**The task:**
Below are the records; give again exactly the line with "cancer was stained", the line with "photomicrograph of carcinoid", and each line that lies between them, and nothing besides.

**Input data:**
= Beginning of Section =
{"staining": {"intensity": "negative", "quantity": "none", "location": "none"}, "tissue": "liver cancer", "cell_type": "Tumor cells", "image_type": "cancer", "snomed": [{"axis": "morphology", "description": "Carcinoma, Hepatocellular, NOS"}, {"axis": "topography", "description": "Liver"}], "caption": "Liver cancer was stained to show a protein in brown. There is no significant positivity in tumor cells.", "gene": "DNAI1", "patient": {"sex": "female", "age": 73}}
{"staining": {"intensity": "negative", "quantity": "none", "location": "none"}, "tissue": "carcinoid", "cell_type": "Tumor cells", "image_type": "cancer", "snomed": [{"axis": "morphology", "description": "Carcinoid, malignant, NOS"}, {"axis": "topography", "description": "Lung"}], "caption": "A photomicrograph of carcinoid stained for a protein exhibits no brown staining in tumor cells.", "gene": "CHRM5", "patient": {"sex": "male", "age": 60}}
= End of Section =
= Beginning of Section =
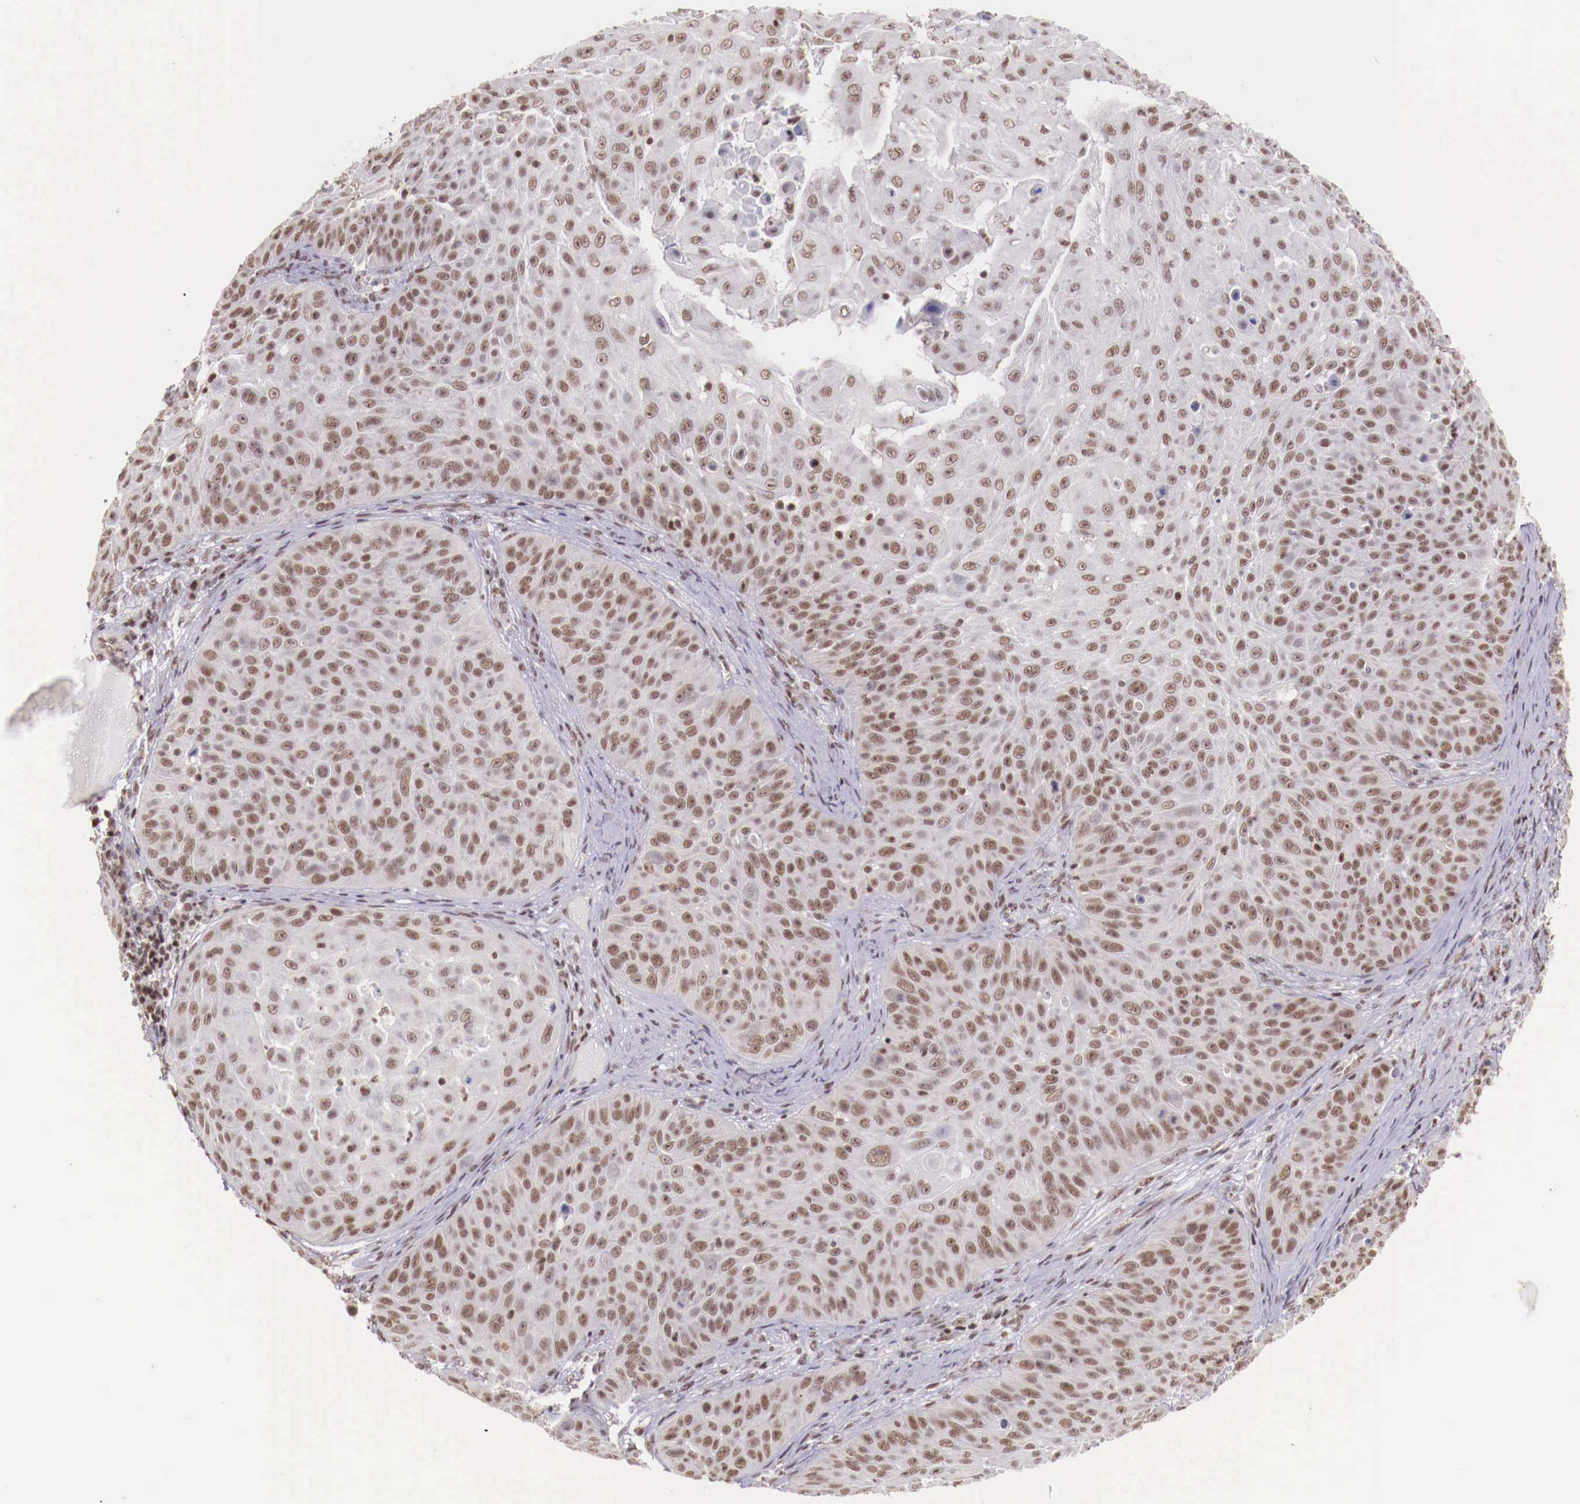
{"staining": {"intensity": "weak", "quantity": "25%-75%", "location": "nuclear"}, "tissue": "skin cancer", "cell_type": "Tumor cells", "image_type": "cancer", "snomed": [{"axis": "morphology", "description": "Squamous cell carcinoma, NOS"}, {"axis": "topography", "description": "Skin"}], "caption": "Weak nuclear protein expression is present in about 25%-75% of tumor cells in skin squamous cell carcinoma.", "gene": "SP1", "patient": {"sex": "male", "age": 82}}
= End of Section =
= Beginning of Section =
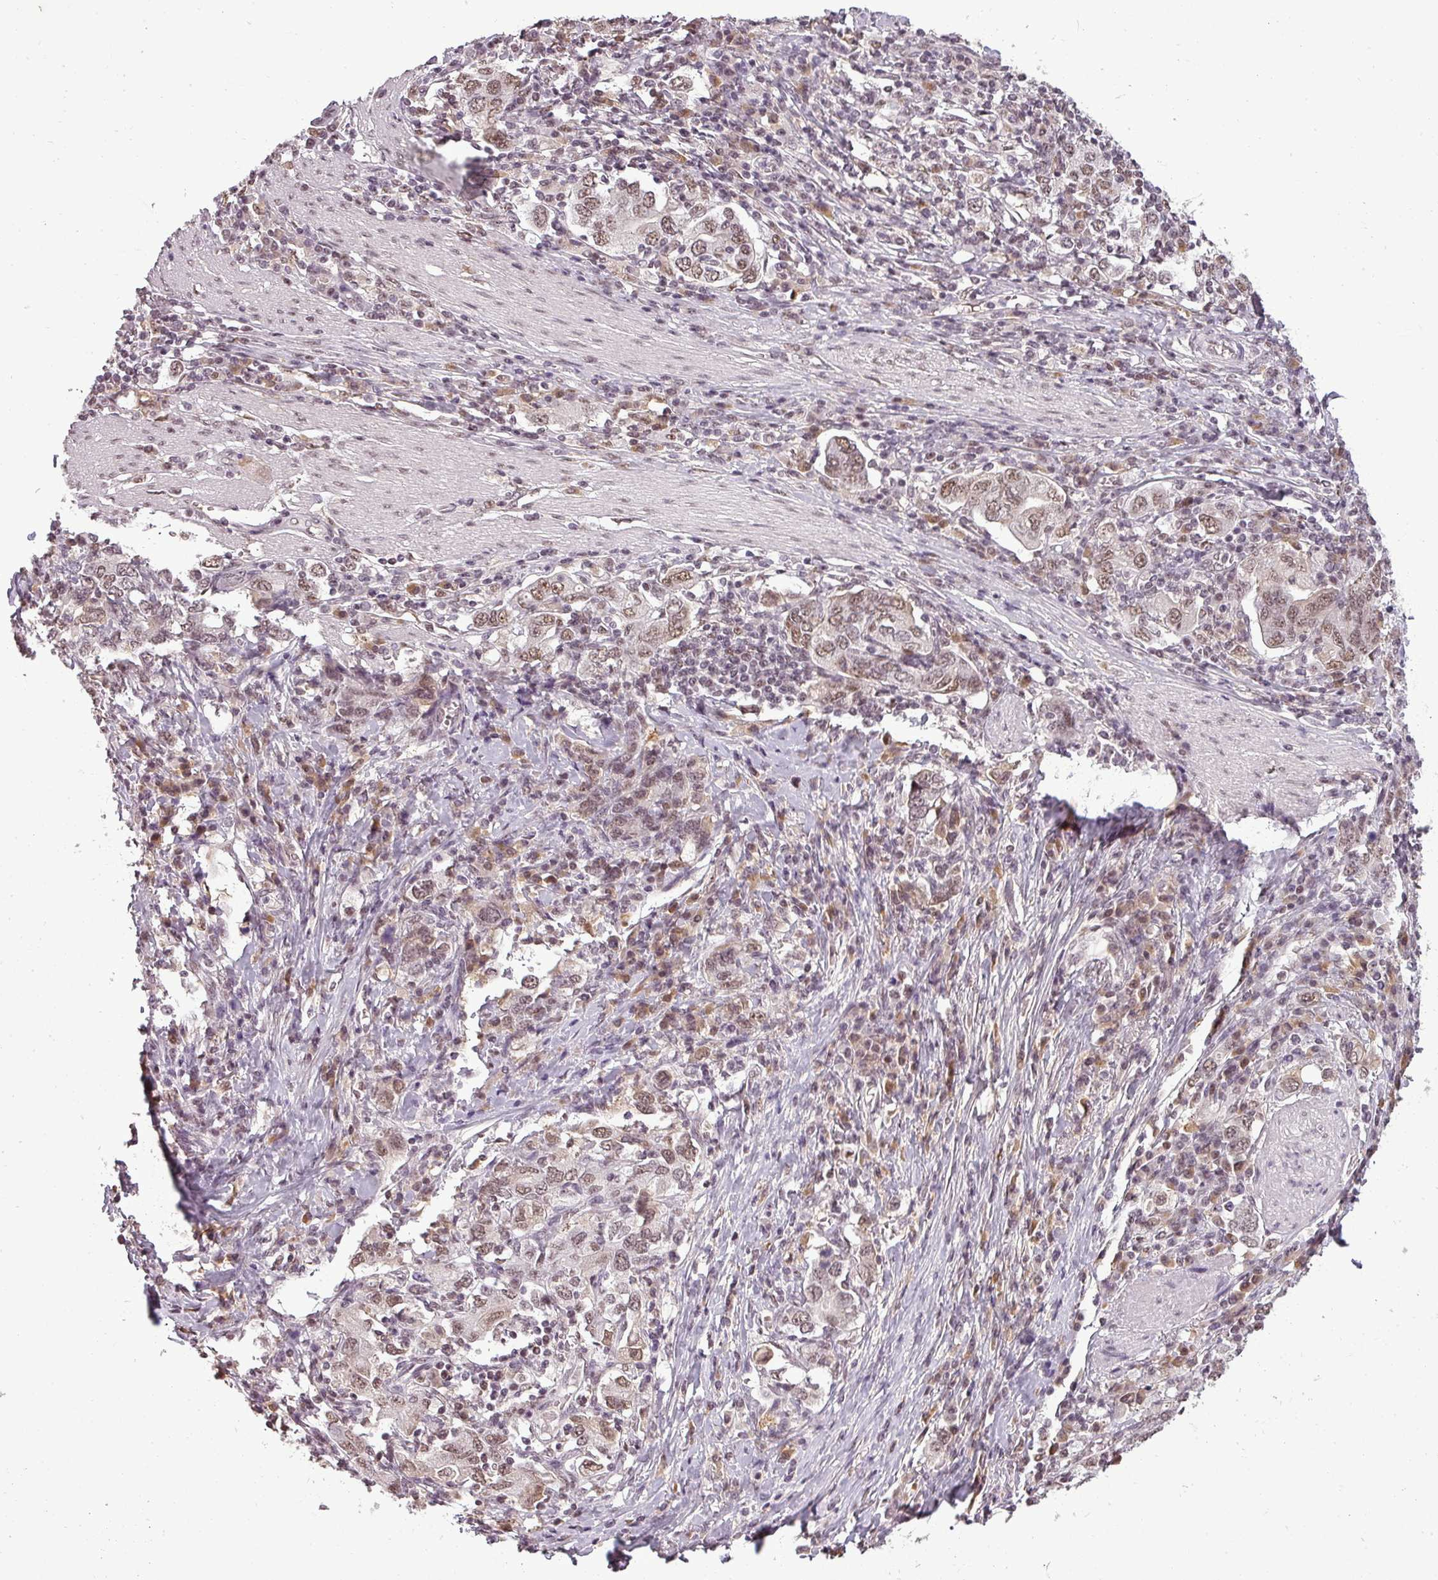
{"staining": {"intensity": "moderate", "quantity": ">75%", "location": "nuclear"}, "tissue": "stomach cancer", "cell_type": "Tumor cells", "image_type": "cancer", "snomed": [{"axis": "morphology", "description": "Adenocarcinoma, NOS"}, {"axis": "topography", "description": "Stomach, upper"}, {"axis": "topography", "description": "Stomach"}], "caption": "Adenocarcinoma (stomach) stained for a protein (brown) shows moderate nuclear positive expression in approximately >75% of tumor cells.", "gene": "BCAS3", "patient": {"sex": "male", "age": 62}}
= End of Section =
**Response area:**
{"staining": {"intensity": "negative", "quantity": "none", "location": "none"}, "tissue": "liver cancer", "cell_type": "Tumor cells", "image_type": "cancer", "snomed": [{"axis": "morphology", "description": "Carcinoma, Hepatocellular, NOS"}, {"axis": "topography", "description": "Liver"}], "caption": "Liver cancer was stained to show a protein in brown. There is no significant positivity in tumor cells.", "gene": "DNAI1", "patient": {"sex": "female", "age": 73}}
{"staining": {"intensity": "negative", "quantity": "none", "location": "none"}, "tissue": "carcinoid", "cell_type": "Tumor cells", "image_type": "cancer", "snomed": [{"axis": "morphology", "description": "Carcinoid, malignant, NOS"}, {"axis": "topography", "description": "Lung"}], "caption": "A photomicrograph of carcinoid stained for a protein exhibits no brown staining in tumor cells.", "gene": "CHRM5", "patient": {"sex": "male", "age": 60}}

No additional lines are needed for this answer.